Marcy Steele started work at the mine in 1976. She says a man took a swing at her, knocking off her hardhat. Another man grabbed her crotch.

“We used to say once you cross that guard gate, there are no laws anymore,” she says. “No normal laws that apply on the outside.”

In court, she testified that a foreman kept a huge red dildo in his locker and would wave it at women, saying, “If you don’t do your job, you’re going to get Big Red.”

Steele was assigned to be an oiler, greasing the enormous machines in the ore processing plant. She says the men she was supposed to work with deliberately made her job harder. They’d take her up to a catwalk and then run away, leaving her there. They’d call her filthy names.

“My sister remembers me going to work crying and coming home crying,” Steele says. “You didn’t know day-to-day what was going to happen, and that’s where probably the stress level came in. Not knowing.”

Constant fear made some women sick.

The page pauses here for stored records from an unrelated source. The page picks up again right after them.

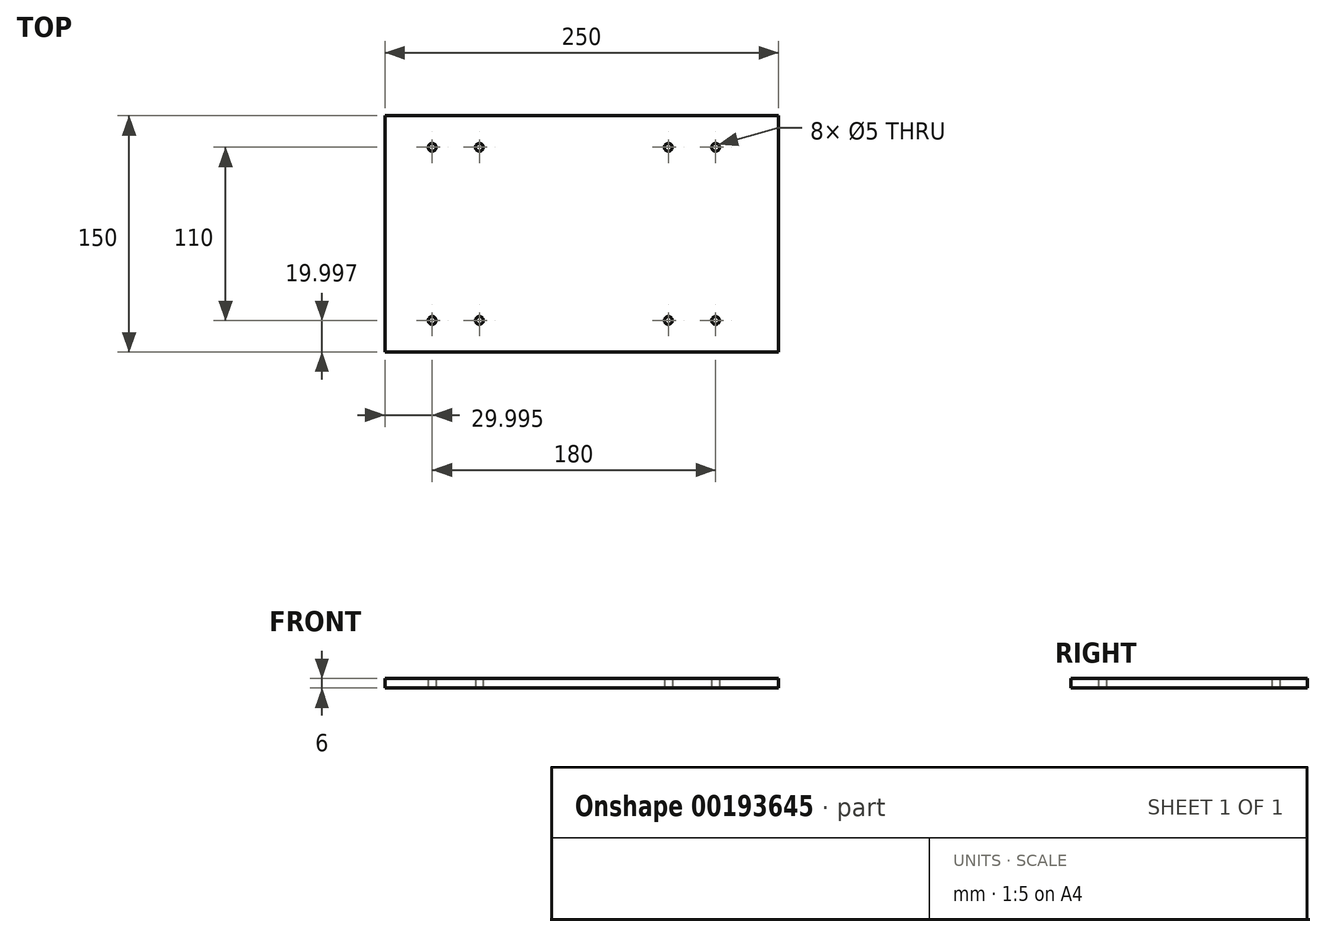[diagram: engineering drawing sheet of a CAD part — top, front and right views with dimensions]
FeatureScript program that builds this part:
annotation { "Feature Type Name" : "Feature", "Feature Type Description" : "" }
export const myFeature = defineFeature(function(context is Context, id is Id, definition is map)
    precondition{}
    {
        {
            var Q0;
            Q0=qCreatedBy(makeId("Top.planeOp"),FACE);
            var sketch = newSketch(context, id + "F0", { "sketchPlane" : qUnion([Q0])});
            skLineSegment(sketch, "E0.bottom", {"start": v(-185.24, 81.1) * mm, "end": v(64.76, 81.1) * mm});
            skLineSegment(sketch, "E0.top", {"start": v(-185.24, -68.9) * mm, "end": v(64.76, -68.9) * mm});
            skLineSegment(sketch, "E0.left", {"start": v(-185.24, 81.1) * mm, "end": v(-185.24, -68.9) * mm});
            skLineSegment(sketch, "E0.right", {"start": v(64.76, 81.1) * mm, "end": v(64.76, -68.9) * mm});
            skCircle(sketch, "E1", {"center": v(-125.24, 61.1) * mm, "radius": 2.5 * mm});
            skCircle(sketch, "E2", {"center": v(-155.24, 61.1) * mm, "radius": 2.5 * mm});
            skCircle(sketch, "E3", {"center": v(24.76, 61.1) * mm, "radius": 2.5 * mm});
            skCircle(sketch, "E4", {"center": v(-5.24, 61.1) * mm, "radius": 2.5 * mm});
            skCircle(sketch, "E5", {"center": v(-155.24, -48.9) * mm, "radius": 2.5 * mm});
            skCircle(sketch, "E6", {"center": v(-125.24, -48.9) * mm, "radius": 2.5 * mm});
            skCircle(sketch, "E7", {"center": v(-5.24, -48.9) * mm, "radius": 2.5 * mm});
            skCircle(sketch, "E8", {"center": v(24.76, -48.9) * mm, "radius": 2.5 * mm});
            skSolve(sketch);
        }
        {
            var Q0;
            Q0=makeQuery(id+"F0.imprint","IMPRINT",FACE,{"disambiguationData":[TD([[makeQuery(id+"F0.imprint","IMPRINT",EDGE,{"derivedFrom":sQuery(id+"F0.wireOp",EDGE,"E0.bottom")}),-1.0]])]});
            extrude(context, id + "F1", {"entities" : qUnion([Q0]), "depth" : 6 * mm});
        }
    });
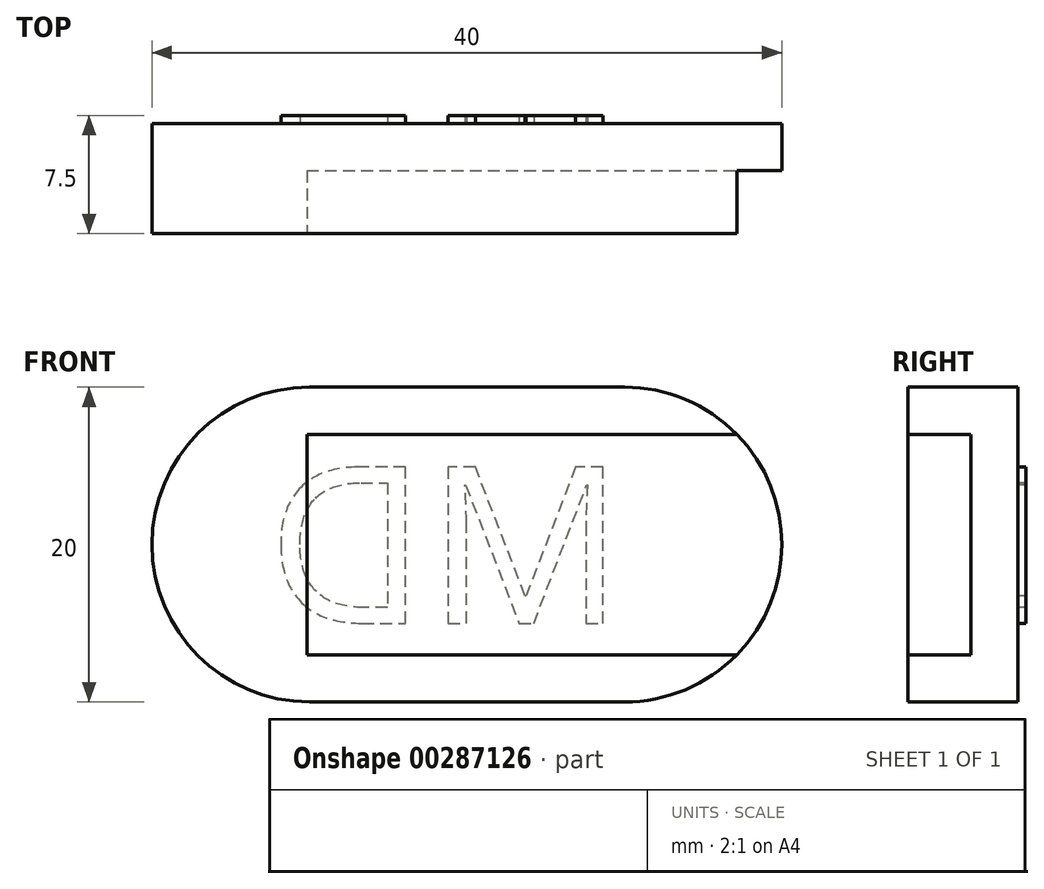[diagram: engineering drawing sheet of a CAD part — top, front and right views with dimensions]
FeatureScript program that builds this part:
annotation { "Feature Type Name" : "Feature", "Feature Type Description" : "" }
export const myFeature = defineFeature(function(context is Context, id is Id, definition is map)
    precondition{}
    {
        {
            var Q0;
            Q0=qCreatedBy(makeId("Front.planeOp"),FACE);
            var sketch = newSketch(context, id + "F0", { "sketchPlane" : qUnion([Q0])});
            skCircle(sketch, "E0", {"center": v(-29.84, 0) * mm, "radius": 10 * mm});
            skCircle(sketch, "E1", {"center": v(-9.84, 0) * mm, "radius": 10 * mm});
            skLineSegment(sketch, "E2", {"start": v(-29.84, -10) * mm, "end": v(-9.84, -10) * mm});
            skLineSegment(sketch, "E3", {"start": v(-29.84, 10) * mm, "end": v(-9.84, 10) * mm});
            skSolve(sketch);
        }
        {
            var Q0;
            {var subQ0=sQuery(id+"F0.wireOp",EDGE,"E0");var subQ1=makeQuery(id+"F0.imprint","INTERSECT",VERTEX,{"derivedFrom":[subQ0,sQuery(id+"F0.wireOp",EDGE,"E3")]});Q0=makeQuery(id+"F0.imprint","IMPRINT",FACE,{"disambiguationData":[TD([[makeQuery(id+"F0.imprint","IMPRINT",EDGE,{"disambiguationData":[TD([[subQ1,1.0]])],"derivedFrom":subQ0}),1.0]])]});}
            var Q1;
            {var subQ0=sQuery(id+"F0.wireOp",EDGE,"E3");Q1=makeQuery(id+"F0.imprint","IMPRINT",FACE,{"disambiguationData":[TD([[makeQuery(id+"F0.imprint","IMPRINT",EDGE,{"derivedFrom":subQ0}),-1.0]])]});}
            var Q2;
            {var subQ0=sQuery(id+"F0.wireOp",EDGE,"E1");var subQ1=makeQuery(id+"F0.imprint","INTERSECT",VERTEX,{"derivedFrom":[subQ0,sQuery(id+"F0.wireOp",EDGE,"E3")]});Q2=makeQuery(id+"F0.imprint","IMPRINT",FACE,{"disambiguationData":[TD([[makeQuery(id+"F0.imprint","IMPRINT",EDGE,{"disambiguationData":[TD([[subQ1,-1.0]])],"derivedFrom":subQ0}),1.0]])]});}
            var Q3;
            {var subQ0=sQuery(id+"F0.wireOp",EDGE,"E2");Q3=makeQuery(id+"F0.imprint","IMPRINT",FACE,{"disambiguationData":[TD([[makeQuery(id+"F0.imprint","IMPRINT",EDGE,{"derivedFrom":subQ0}),1.0]])]});}
            extrude(context, id + "F1", {"entities" : qUnion([Q0, Q1, Q2, Q3]), "depth" : 7 * mm});
        }
        {
            var Q0;
            Q0=makeQuery(id+"F1.opExtrude","CAP_FACE",FACE,{"disambiguationData":[OSD([sQuery(id+"F0.wireOp",EDGE,"E0"),sQuery(id+"F0.wireOp",EDGE,"E1"),sQuery(id+"F0.wireOp",EDGE,"E2"),sQuery(id+"F0.wireOp",EDGE,"E3")])],"isStart":false});
            var sketch = newSketch(context, id + "F2", { "sketchPlane" : qUnion([Q0])});
            skLineSegment(sketch, "E4.bottom", {"start": v(-30, 7) * mm, "end": v(30, 7) * mm});
            skLineSegment(sketch, "E4.top", {"start": v(-30, -7) * mm, "end": v(30, -7) * mm});
            skLineSegment(sketch, "E4.left", {"start": v(-30, 7) * mm, "end": v(-30, -7) * mm});
            skLineSegment(sketch, "E4.right", {"start": v(30, 7) * mm, "end": v(30, -7) * mm});
            skPoint(sketch, "E4.middle", {"position": v(0, 0) * mm});
            skPoint(sketch, "E5", {"position": v(-2.7, 7) * mm});
            skPoint(sketch, "E6", {"position": v(-2.7, -7) * mm});
            skSolve(sketch);
        }
        {
            var Q0;
            {var subQ0=sQuery(id+"F2.wireOp",EDGE,"E4.right");Q0=makeQuery(id+"F2.imprint","IMPRINT",FACE,{"disambiguationData":[TD([[makeQuery(id+"F2.imprint","IMPRINT",EDGE,{"derivedFrom":subQ0}),-1.0]])]});}
            var Q1;
            {var subQ0=sQuery(id+"F2.wireOp",EDGE,"E4.left");Q1=makeQuery(id+"F2.imprint","IMPRINT",FACE,{"disambiguationData":[TD([[makeQuery(id+"F2.imprint","IMPRINT",EDGE,{"derivedFrom":subQ0}),1.0]])]});}
            extrude(context, id + "F3", {"entities" : qUnion([Q0, Q1]), "operationType" : NewBodyOperationType.REMOVE, "oppositeDirection" : true, "depth" : 4 * mm});
        }
        {
            var Q0;
            Q0=makeQuery(id+"F1.opExtrude","CAP_FACE",FACE,{"disambiguationData":[OSD([sQuery(id+"F0.wireOp",EDGE,"E0"),sQuery(id+"F0.wireOp",EDGE,"E1"),sQuery(id+"F0.wireOp",EDGE,"E2"),sQuery(id+"F0.wireOp",EDGE,"E3")])],"isStart":true});
            var sketch = newSketch(context, id + "F4", { "sketchPlane" : qUnion([Q0])});
            skText(sketch, "E7", { "text": "MD", "fontName": "OpenSans-Regular.ttf"});
            const initialGuessF4  = {"E7": [0.00984, -0.005, 1, 0, 0.01]};
            skSetInitialGuess(sketch, initialGuessF4);
            skSolve(sketch);
        }
        {
            var Q0;
            Q0 = qSketchRegion(id + "F4", true);
            extrude(context, id + "F5", {"entities" : qUnion([Q0]), "operationType" : NewBodyOperationType.ADD, "depth" : .5 * mm});
        }
    });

Several were diagnosed with post-traumatic stress disorder, the psychological ailment that affects some combat veterans and rape victims.

One woman who was later diagnosed with PTSD said in court that a man stalked her at work. She said that three times she opened her locker to find that someone had broken into it and masturbated onto her clothing.

In court ten years later, her lawyer asked her how she felt about the harassment she had faced. She said:

“It’s with me all the time, I always think about it…. I thought I would be able to put it behind me when I left, that it would go away, but it hasn’t. In fact, it’s gotten worse. … I used to be able to go outside and go down by the lake and listen to the frogs and look at the stars and now I don’t feel that there’s safety in that darkness anymore. I just always feel there’s someone there to leap at me. So I stay inside.”